Dominica’s geothermal power project has entered a new stage, with electricity now being supplied to the national transmission system as final commissioning work continues at the 10-megawatt plant in Laudat. According to local reports and project updates, the facility began feeding power into the grid at the end of March, marking one of the clearest signs yet that the project is moving from construction into live operation.
The development is significant for Dominica because the plant is expected to reshape the country’s power mix once fully operational. The Caribbean Development Bank has said the facility should supply more than 60% of the island’s electricity needs and reduce dependence on imported diesel, a longstanding source of cost and energy security pressure for many small island systems.
Dominica Electricity Services Ltd. (DOMLEC) said the project has reached an advanced stage of commissioning, with key sections of the new 33 kV transmission system already tested and energized. That includes equipment at Fond Colé and Laudat, as well as the underground transmission line linking the sites. The plant’s generators have also been started and loaded, allowing geothermal electricity to be supplied through the new transmission infrastructure while testing continues.
However, the commissioning process is still ongoing. DOMLEC has indicated that the generators may still be adjusted or temporarily shut down as testing continues, and local outages may still occur in the short term while engineers work toward more stable and sustained operation. ThinkGeoEnergy, citing DOMLEC, reported that the target was to move toward the plant’s full 10 MW capacity by early April, with commissioning activity continuing through the end of the month.
The project has been a long time in development. Official and industry sources describe it as the culmination of roughly 15 years of exploration, drilling, financing and infrastructure work. A major commercial step came in December 2023, when Ormat Technologies signed a 25-year power purchase agreement with DOMLEC for the development of the binary geothermal plant. Under that agreement, ownership of the plant is to be transferred to the Government of Dominica at the end of the term.
The broader enabling infrastructure has also required substantial public and multilateral support. In January 2024, the World Bank approved US$38.5 million to help Dominica develop and integrate cleaner, lower-cost power through a more robust transmission network. The Caribbean Development Bank later said the geothermal plant itself was backed by a US$34.8 million financing package arranged with support from the Green Climate Fund and Canada.
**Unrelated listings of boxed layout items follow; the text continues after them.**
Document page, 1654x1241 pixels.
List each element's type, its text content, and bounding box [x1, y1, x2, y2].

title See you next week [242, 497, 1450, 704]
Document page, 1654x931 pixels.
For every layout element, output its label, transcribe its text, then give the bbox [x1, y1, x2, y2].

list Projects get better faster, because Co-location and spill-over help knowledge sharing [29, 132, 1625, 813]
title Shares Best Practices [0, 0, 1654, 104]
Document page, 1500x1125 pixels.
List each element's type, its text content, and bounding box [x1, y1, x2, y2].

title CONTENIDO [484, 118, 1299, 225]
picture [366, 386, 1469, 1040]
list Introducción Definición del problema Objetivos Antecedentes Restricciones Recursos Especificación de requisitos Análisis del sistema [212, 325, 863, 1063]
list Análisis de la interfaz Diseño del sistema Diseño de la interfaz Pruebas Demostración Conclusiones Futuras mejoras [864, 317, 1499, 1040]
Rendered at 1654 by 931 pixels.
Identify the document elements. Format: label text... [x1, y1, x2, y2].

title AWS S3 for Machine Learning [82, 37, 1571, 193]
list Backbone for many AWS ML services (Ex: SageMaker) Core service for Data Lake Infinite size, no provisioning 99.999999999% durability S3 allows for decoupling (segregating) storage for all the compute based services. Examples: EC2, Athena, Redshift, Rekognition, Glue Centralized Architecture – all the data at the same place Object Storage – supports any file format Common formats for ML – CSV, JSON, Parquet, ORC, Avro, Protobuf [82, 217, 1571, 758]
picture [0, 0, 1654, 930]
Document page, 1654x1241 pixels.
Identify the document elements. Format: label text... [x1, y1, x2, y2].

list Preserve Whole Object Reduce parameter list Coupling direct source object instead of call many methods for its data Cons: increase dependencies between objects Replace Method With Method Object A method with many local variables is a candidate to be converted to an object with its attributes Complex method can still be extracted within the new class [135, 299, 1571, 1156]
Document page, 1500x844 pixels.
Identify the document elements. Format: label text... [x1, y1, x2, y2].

For the wider Caribbean, the commissioning milestone is worth watching. Geothermal projects in the region are often discussed in terms of long-term promise but can take years to move through drilling risk, financing and grid integration. Dominica’s progress does not remove those challenges, but it does offer a live example of a small island system moving closer to commercial geothermal generation at scale.
If the final phase proceeds as planned, the project could become one of the most important recent changes to Dominica’s electricity sector: lowering exposure to imported fuel, improving supply resilience and giving the region a closely watched test case for geothermal development beyond pilot-stage ambition.